The Ministry of Finance and the Taipei City Government have reached a consensus to raise the housing tax on residential properties not occupied by the owner, in a bid to curb speculation and unreasonably high real-estate prices in the capital’s property market.
Taipei Deputy Mayor Chang Chin-oh (張金鶚) yesterday met with Minister of Finance Chang Sheng-ford (張盛和) to discuss the high housing prices, after Premier Jiang Yi-huah (江宜樺) vowed to reduce the home price to income ratio in the Greater Taipei area from 15.01:1 to 10:1 in two years.
“Under the cooperation established between the central and local governments, we are confident that the average cost of a housing unit [in the region] could be reduced by one-third in two years,” Chang Chin-oh told a press conference after leaving the ministry.
The two sides have agreed to expand the interval of the home tax rate on non-residential properties up to 3.6 percent and stipulate a more accurate definition of what constitutes self-use residences (properties not occupied by the owner).

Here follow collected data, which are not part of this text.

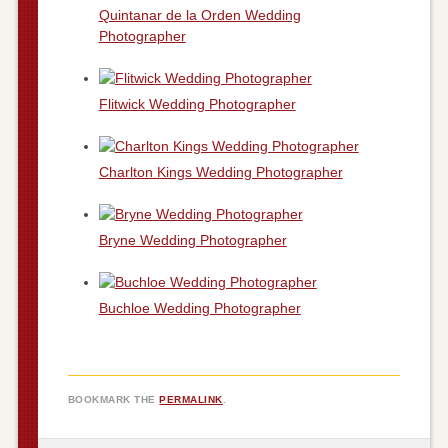
Quintanar de la Orden Wedding
Photographer
Flitwick Wedding Photographer
Charlton Kings Wedding Photographer
Bryne Wedding Photographer
Buchloe Wedding Photographer
BOOKMARK THE
PERMALINK
.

Currently, local governments determine their own housing tax rate and all of them have adopted a rate of between 1.2 and 2 percent of a residential property’s value, which is the range set by the central government.
The Taipei City Government has also agreed to help facilitate the activation of state-owned land and accelerate the pace of urban renewal to boost supply.
Meanwhile, the city government suggested that the ministry take the lead in amendments to the holding tax for homes and land proposed with the aim of taxing property owners according to the market price of the real estate they own, Chang Chin-oh said.
Other than the two major consensuses reached yesterday, the city government wants the ministry to give some tax privileges to legal landlords, to encourage them to report the leasing of their properties with the aim of expanding the residential rental market in Greater Taipei.
Chang Sheng-ford said the ministry is scheduled to hold several conferences in the summer to gather opinions on amending the property holding tax in a bid to reach more consensuses and learn from the failures of past property tax reforms.
However, the minister added that many of the changes to the housing tax require the legislature to pass amendments related to taxing laws, indicating that none of the consensuses reached between the ministry and the city government will be easy to execute.
In addition, Chang Sheng-ford reiterated that moves affecting the housing market have to made carefully and gradually to preserve economic stability.
The legislature’s Finance Committee is to review various draft amendments to the House Tax Act (房屋稅條例) and the Land Tax Act (土地稅法) that have been proposed by lawmakers today.